Johnson’s first stop is J’s Café, a soul food restaurant on the corner of Grand River Avenue and Burt Road. The establishment is known for its salmon croquettes and turkey chops. Inside, there’s a long white counter and a just a few booths. A couple of tables are draped in caution tape to adhere to social distancing requirements in place at the time. Johnson sets a packet down in front of Jaclyn Thomas, the owner’s daughter who is also a manager and waitress.
“This is the Restaurant Revitalization Fund. It’s a fund that’s available to food-based businesses like this one where you can get up to $5 million per location. So, this is a huge one. Do not miss this opportunity so you can take advantage of getting access,” Johnson tells Thomas.
When the PPP loan came out, the DEGC tried to help spread the word, mostly online, by leaning on pre-established relationships and partnerships. But this time they’re trying a more hands-on approach.
“A lot of business owners just aren’t ready to tap into what would be the traditional means of outreach, which are email lists that are from maybe some of the larger chamber of commerce organizations that they’re not plugged into, or they’re maybe startup networking groups that a lot of minority- or women-owned businesses may not have direct access to,” says Johnson. “So, doing this work, especially for this fund, is critical because we’re the priority group.”
Being In the Loop
That’s not to say that there aren’t plenty of businesses that fall into the priority group that are already in the loop. Take for example Johnson’s next stop, Sweet Potato Sensations. The Detroit institution sells a large variety of sweet and savory fare made from the orange tuber. Inside the shop, which has creamy orange-colored walls, Johnson walks over to Espy Thomas, the owners’ daughter who says her official title is “Queen of Awesomeness.” Thomas says everyone has been making sure her family knows about the Restaurant Revitalization Fund.
“When the fund went out, it was like hella emails from everybody,” says Thomas. “Detroit Means Business, City of Detroit, you … I mean I think the NAACP may have sent something! Everybody was sending like, ‘Get this money if you can get it!’”
Thomas says Sweet Potato Sensations headed the advice and applied as soon as possible for the Restaurant Revitalization Fund. But they didn’t get it.
“It was like, ‘Zero.’ I was like, ‘What are you talking about, zero?’” says Thomas.
It turns out, the bakery/café didn’t receive funds, in part because they’re so tapped in. They were one of the few Black-owned businesses to receive a PPP loan last year, and in doing so, they made too much money in 2020 for their business to be eligible for the Restaurant Revitalization Fund. Thomas says Sweet Potato Sensations could still use the financial boost, but she’s OK with missing out on the opportunity.

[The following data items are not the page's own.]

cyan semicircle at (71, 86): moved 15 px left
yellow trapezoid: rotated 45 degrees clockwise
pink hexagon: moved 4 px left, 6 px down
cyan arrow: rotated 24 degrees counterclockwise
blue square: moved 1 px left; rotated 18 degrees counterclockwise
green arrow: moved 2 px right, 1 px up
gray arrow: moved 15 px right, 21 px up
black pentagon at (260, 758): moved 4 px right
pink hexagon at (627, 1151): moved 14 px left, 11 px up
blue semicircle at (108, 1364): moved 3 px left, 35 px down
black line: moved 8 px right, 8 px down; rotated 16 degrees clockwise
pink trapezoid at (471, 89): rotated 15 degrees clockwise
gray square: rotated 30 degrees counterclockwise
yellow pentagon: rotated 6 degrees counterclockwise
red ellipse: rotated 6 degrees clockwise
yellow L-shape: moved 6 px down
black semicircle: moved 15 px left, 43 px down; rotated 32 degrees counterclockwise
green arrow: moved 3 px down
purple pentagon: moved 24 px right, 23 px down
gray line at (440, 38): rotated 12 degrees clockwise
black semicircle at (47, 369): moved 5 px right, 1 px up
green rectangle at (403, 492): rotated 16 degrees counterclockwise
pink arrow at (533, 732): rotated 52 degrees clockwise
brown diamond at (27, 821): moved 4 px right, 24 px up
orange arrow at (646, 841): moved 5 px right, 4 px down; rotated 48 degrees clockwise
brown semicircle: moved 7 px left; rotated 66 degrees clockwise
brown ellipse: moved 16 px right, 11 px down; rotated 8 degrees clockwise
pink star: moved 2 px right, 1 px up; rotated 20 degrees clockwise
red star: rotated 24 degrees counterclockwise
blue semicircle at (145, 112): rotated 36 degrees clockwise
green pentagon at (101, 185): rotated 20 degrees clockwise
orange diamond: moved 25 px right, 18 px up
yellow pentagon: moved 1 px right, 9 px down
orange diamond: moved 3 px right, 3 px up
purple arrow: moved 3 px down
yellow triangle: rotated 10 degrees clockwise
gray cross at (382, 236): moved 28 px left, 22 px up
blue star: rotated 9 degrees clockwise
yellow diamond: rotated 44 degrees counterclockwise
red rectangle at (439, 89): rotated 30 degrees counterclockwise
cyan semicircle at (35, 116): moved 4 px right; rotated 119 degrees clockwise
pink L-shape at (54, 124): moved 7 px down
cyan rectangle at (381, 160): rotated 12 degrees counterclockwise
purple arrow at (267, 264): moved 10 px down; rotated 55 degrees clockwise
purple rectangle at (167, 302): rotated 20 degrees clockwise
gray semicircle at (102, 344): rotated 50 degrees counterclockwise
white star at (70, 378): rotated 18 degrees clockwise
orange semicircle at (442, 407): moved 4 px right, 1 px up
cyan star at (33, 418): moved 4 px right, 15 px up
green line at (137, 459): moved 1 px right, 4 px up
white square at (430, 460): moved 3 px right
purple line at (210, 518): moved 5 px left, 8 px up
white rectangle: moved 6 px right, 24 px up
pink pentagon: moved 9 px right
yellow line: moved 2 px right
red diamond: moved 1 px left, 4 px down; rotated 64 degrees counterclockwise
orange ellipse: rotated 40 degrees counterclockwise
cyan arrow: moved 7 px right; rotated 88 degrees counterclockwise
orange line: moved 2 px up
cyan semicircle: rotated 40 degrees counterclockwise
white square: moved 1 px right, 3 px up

“You know, what I really believe is what’s for us is for us. I honestly do. And sometimes it’s disappointing. But maybe there’s somebody else that did not qualify for PPP that really needed the funds,” says Thomas.
“When the answer can’t be yes, it is very detrimental,” says Johnson, back in the car. “We don’t control the decision on whether or not your application is approved or not. So, we can only do outreach and support.”
Johnson says citywide the DEGC alerted more than 300 businesses about the Restaurant Revitalization Fund. The special priority window ended May 24, which means the fund is currently open to all eligible businesses until funding runs out. Only then will stakeholders find out if the money was distributed more equitably this time around.